Translation from old to new orthography is done with the script mhr/src/orthography/oldorthography2norm.xfscript.

After having compiled the Mari transducers, the orthography folder contains the transducer oldorthography2norm.lookup.xfst, which will convert input from old to new orthography. There is also an inverse transducer oldorthography2norm.compose.xfst, which is less useful.

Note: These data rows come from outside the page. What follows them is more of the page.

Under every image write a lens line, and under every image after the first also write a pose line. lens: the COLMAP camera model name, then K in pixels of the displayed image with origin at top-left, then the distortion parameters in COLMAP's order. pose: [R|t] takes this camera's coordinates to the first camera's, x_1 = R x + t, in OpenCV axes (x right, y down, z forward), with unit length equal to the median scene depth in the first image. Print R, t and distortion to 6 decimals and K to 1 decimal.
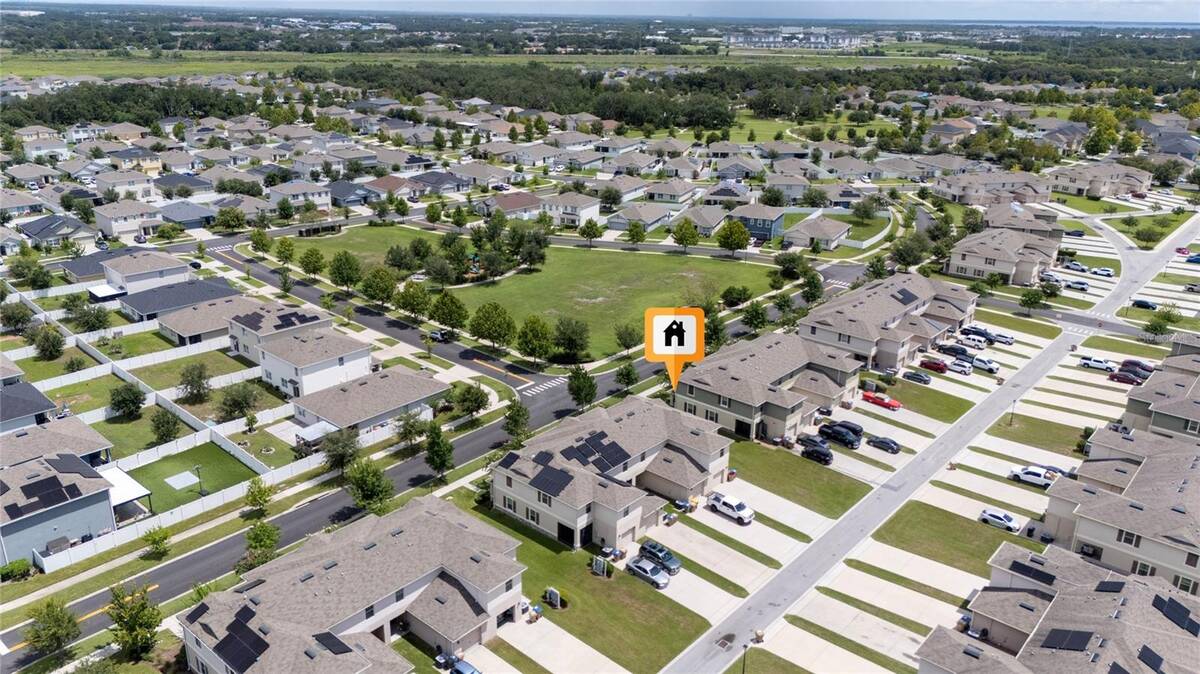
lens RADIAL K [[861.0, 0, 600.0], [0, 861.0, 337.0], [0, 0, 1]] dist [0.083190, -0.097539]
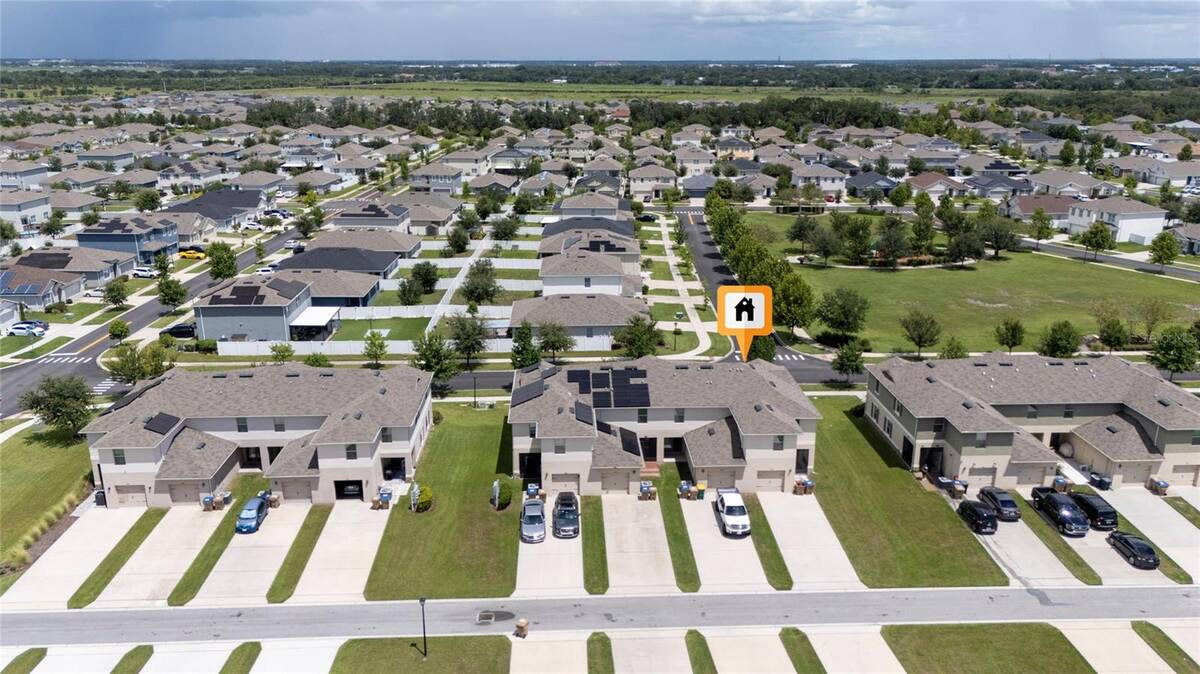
lens RADIAL K [[898.0, 0, 606.0], [0, 898.0, 337.8], [0, 0, 1]] dist [0.088240, -0.118793]
pose [[0.691190, 0.196129, -0.695550, 0.385898], [-0.239688, 0.970205, 0.035390, 0.043841], [0.681767, 0.142253, 0.717606, 0.277605]]
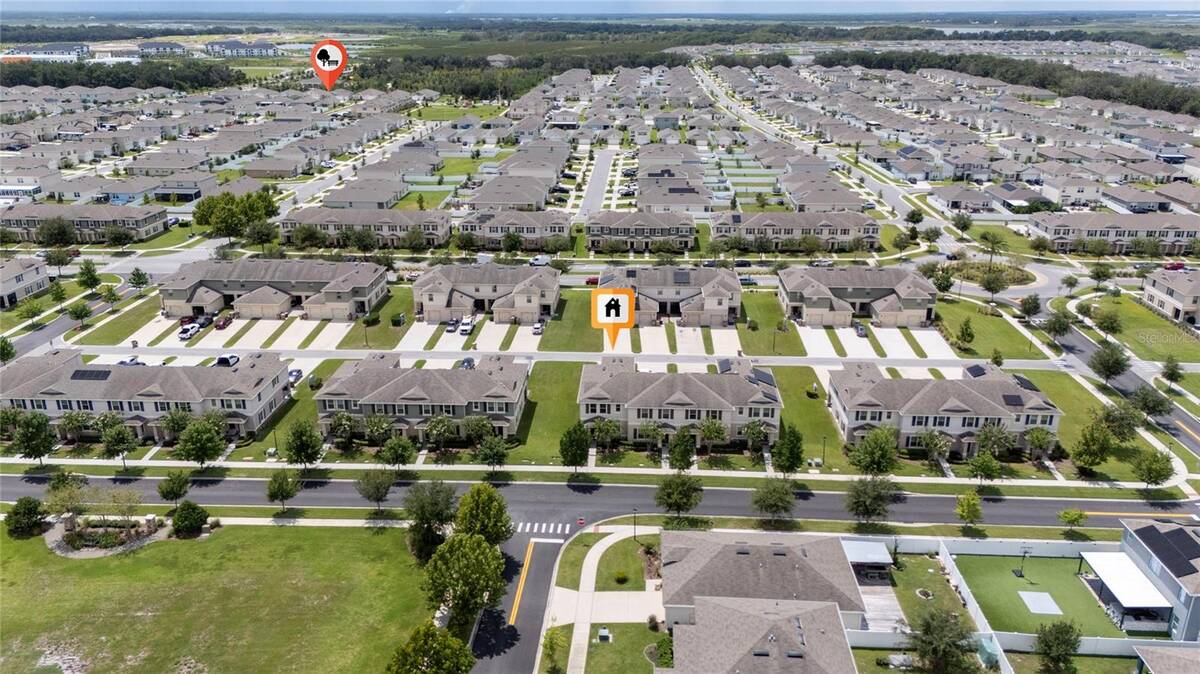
lens RADIAL K [[898.0, 0, 606.0], [0, 898.0, 337.8], [0, 0, 1]] dist [0.088240, -0.118793]
pose [[-0.609584, -0.279699, 0.741739, -0.589424], [0.266254, 0.809089, 0.523912, -0.422152], [-0.746670, 0.516859, -0.418736, 1.113322]]
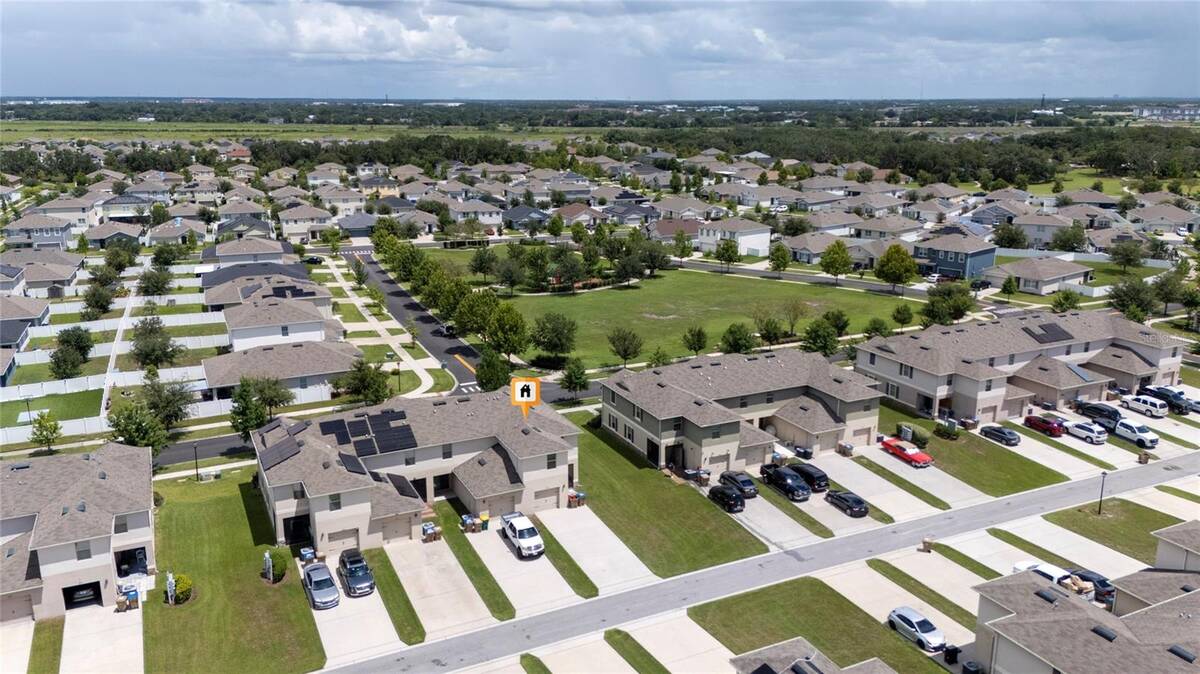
lens RADIAL K [[898.0, 0, 606.0], [0, 898.0, 337.8], [0, 0, 1]] dist [0.088240, -0.118793]
pose [[0.922581, 0.083910, -0.376569, 0.332889], [-0.120951, 0.989762, -0.075780, 0.060396], [0.366355, 0.115460, 0.923284, 0.229576]]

The transducer is put into the analysis pipeline between preprocessing and analysis:

cat ~/oldmhr.txt |preprocess|lookup src/orthography/oldorthography2norm.lookup.xfst |grep '\t'|cut -f2|hfst-lookup src/analyser-gt-desc.hfstol

The parts of the pipeline are explained here:

analysis step comment
cat ~/oldmhr.txt take input text
preprocess change it to one word a line
lookup src/orthography/oldorthography2norm.lookup.xfst send it to the converter
grep '\t' skip the empty lines
cut -f2 pick the second column (the one with new morphology)
hfst-lookup src/analyser-gt-desc.hfstol and send it to the ordinary analyser
... and then process it further on just as for modern text.

With the new, fst-based preprocessing we are moving towards, the orthographic converter should be integrated into the overall fst. This is not treated here.